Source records
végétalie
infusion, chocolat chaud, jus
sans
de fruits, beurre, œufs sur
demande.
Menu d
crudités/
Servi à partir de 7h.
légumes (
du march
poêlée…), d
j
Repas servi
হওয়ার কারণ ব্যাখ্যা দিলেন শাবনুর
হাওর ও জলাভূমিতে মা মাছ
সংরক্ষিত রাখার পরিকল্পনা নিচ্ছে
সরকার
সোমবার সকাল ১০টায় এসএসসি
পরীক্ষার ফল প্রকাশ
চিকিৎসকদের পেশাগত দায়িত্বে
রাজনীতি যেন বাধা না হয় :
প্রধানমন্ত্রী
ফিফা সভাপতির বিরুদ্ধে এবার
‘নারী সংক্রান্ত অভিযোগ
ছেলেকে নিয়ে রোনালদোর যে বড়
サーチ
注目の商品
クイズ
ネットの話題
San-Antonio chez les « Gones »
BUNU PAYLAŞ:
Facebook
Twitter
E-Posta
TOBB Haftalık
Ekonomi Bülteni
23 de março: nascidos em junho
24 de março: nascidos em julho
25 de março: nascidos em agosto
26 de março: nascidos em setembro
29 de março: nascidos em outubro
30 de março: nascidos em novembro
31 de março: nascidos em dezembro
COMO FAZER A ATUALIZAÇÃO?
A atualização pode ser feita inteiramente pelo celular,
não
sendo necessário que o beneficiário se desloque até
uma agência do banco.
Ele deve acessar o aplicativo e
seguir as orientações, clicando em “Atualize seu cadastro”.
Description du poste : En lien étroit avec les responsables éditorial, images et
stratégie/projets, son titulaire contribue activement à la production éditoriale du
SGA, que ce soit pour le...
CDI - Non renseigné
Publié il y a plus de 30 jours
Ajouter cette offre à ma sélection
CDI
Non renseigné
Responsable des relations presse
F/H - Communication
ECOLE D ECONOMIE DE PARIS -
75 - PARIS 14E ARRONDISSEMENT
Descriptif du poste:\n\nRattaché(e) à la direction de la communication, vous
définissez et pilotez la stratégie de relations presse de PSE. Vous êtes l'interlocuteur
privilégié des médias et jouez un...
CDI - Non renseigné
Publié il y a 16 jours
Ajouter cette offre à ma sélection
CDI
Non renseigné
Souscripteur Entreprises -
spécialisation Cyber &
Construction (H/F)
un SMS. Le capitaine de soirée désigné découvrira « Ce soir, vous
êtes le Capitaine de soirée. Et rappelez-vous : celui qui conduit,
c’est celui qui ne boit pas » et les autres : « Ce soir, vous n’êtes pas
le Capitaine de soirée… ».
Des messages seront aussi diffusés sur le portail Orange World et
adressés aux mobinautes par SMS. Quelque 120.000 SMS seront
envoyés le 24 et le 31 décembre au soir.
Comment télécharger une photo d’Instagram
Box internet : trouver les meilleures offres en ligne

[YOUR TASK] Could you reproduce, unchanged, the lines running from the start of the records through the line containing "26 de março: nascidos em setembro", with both ends included?

[SOLVED EXERCISE]
végétalie
infusion, chocolat chaud, jus
sans
de fruits, beurre, œufs sur
demande.
Menu d
crudités/
Servi à partir de 7h.
légumes (
du march
poêlée…), d
j
Repas servi
হওয়ার কারণ ব্যাখ্যা দিলেন শাবনুর
হাওর ও জলাভূমিতে মা মাছ
সংরক্ষিত রাখার পরিকল্পনা নিচ্ছে
সরকার
সোমবার সকাল ১০টায় এসএসসি
পরীক্ষার ফল প্রকাশ
চিকিৎসকদের পেশাগত দায়িত্বে
রাজনীতি যেন বাধা না হয় :
প্রধানমন্ত্রী
ফিফা সভাপতির বিরুদ্ধে এবার
‘নারী সংক্রান্ত অভিযোগ
ছেলেকে নিয়ে রোনালদোর যে বড়
サーチ
注目の商品
クイズ
ネットの話題
San-Antonio chez les « Gones »
BUNU PAYLAŞ:
Facebook
Twitter
E-Posta
TOBB Haftalık
Ekonomi Bülteni
23 de março: nascidos em junho
24 de março: nascidos em julho
25 de março: nascidos em agosto
26 de março: nascidos em setembro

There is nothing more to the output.